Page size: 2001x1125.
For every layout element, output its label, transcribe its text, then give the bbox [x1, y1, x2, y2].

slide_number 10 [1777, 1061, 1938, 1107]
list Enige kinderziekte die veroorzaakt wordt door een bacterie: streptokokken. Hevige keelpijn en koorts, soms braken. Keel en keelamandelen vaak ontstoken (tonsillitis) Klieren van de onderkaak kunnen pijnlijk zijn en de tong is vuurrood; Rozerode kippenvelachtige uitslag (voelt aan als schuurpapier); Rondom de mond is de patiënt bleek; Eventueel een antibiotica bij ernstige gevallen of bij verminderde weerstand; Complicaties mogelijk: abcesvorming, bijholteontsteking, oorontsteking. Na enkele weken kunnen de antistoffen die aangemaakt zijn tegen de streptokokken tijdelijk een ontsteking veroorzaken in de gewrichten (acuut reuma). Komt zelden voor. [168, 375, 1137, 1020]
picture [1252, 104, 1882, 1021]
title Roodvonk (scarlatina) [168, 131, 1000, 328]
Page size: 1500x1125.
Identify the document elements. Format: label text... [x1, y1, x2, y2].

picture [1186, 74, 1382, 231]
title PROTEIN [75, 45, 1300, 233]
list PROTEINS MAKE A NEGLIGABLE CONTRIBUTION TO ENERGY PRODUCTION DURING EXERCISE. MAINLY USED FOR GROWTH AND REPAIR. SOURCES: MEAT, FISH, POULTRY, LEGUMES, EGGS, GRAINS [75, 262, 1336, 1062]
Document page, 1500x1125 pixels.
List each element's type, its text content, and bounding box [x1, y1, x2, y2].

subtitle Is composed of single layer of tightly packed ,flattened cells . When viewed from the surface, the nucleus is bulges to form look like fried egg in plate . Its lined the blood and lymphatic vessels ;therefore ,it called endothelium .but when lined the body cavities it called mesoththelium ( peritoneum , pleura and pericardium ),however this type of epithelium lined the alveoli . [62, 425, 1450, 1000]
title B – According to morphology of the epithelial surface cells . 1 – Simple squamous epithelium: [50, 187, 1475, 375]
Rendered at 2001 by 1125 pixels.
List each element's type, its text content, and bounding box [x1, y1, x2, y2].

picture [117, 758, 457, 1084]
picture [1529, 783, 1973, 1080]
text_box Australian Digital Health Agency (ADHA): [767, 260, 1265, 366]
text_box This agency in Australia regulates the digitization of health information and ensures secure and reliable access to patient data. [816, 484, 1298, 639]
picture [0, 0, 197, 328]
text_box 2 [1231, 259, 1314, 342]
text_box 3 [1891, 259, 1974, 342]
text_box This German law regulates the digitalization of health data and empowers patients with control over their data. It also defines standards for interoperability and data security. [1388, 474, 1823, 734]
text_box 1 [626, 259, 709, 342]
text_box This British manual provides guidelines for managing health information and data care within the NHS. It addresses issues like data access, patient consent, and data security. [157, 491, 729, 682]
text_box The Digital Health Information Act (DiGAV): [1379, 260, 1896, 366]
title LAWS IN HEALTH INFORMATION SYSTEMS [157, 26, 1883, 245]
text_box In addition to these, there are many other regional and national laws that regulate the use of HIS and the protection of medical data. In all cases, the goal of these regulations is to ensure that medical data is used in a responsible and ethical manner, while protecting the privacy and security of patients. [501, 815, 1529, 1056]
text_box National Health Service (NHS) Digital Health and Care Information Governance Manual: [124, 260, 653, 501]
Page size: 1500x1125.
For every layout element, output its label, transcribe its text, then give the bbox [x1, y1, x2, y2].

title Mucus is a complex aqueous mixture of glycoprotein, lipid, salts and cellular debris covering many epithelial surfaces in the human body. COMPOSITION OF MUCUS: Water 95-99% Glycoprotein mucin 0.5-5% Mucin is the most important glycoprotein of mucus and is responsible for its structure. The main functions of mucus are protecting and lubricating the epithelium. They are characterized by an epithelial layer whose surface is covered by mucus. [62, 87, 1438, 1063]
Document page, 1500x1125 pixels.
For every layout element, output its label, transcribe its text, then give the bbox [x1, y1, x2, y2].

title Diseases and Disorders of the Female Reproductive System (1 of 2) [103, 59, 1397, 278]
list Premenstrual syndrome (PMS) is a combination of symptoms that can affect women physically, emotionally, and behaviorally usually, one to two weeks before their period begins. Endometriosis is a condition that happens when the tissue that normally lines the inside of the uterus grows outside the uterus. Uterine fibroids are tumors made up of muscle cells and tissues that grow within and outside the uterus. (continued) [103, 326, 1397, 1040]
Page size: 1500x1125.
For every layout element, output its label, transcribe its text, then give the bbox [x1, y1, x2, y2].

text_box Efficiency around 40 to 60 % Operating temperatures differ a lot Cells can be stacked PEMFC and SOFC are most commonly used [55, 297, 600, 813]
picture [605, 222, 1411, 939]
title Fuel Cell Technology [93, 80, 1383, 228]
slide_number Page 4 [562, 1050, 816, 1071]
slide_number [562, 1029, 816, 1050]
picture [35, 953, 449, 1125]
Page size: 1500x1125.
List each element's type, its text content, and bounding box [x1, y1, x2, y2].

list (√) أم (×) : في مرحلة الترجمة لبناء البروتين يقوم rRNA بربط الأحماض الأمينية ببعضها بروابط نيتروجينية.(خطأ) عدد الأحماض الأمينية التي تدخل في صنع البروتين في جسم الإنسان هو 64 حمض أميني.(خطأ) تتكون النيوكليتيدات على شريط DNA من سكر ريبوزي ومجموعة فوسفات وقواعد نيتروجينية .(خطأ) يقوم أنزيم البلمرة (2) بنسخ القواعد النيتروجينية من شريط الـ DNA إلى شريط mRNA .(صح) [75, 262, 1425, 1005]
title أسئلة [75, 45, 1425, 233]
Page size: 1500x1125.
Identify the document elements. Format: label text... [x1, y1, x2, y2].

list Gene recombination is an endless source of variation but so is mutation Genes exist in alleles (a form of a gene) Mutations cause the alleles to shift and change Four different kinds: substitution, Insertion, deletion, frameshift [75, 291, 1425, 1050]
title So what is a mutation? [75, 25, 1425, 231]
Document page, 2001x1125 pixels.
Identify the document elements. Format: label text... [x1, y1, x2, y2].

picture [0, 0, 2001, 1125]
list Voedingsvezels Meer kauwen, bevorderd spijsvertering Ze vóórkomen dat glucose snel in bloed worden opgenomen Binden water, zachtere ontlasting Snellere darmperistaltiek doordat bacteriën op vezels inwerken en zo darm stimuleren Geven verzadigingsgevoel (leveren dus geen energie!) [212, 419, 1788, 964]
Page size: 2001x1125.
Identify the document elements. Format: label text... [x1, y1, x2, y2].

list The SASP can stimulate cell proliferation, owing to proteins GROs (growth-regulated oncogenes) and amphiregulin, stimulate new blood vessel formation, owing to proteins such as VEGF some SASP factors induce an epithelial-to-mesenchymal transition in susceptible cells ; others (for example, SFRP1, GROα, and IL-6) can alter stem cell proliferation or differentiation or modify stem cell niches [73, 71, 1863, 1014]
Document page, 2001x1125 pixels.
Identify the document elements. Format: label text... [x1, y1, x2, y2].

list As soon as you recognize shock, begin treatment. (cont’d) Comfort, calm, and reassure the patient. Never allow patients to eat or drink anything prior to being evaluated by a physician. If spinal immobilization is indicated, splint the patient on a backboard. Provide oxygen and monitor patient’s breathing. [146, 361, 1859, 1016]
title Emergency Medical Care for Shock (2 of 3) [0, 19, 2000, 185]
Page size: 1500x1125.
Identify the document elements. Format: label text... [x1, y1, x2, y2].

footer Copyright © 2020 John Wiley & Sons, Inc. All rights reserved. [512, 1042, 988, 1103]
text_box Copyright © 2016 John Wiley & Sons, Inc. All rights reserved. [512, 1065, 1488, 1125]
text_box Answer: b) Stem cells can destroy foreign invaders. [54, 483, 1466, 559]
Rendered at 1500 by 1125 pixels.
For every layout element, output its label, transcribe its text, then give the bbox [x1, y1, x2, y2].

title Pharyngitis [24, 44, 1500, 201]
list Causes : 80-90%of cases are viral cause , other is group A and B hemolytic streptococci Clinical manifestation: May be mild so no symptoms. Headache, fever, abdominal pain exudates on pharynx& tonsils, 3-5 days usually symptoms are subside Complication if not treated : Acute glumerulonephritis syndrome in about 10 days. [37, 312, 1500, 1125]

* * *

■ Your goal
Among the entries above, which lines include "Rendered"? List them all.

■ The completed task
Rendered at 2001 by 1125 pixels.
Rendered at 1500 by 1125 pixels.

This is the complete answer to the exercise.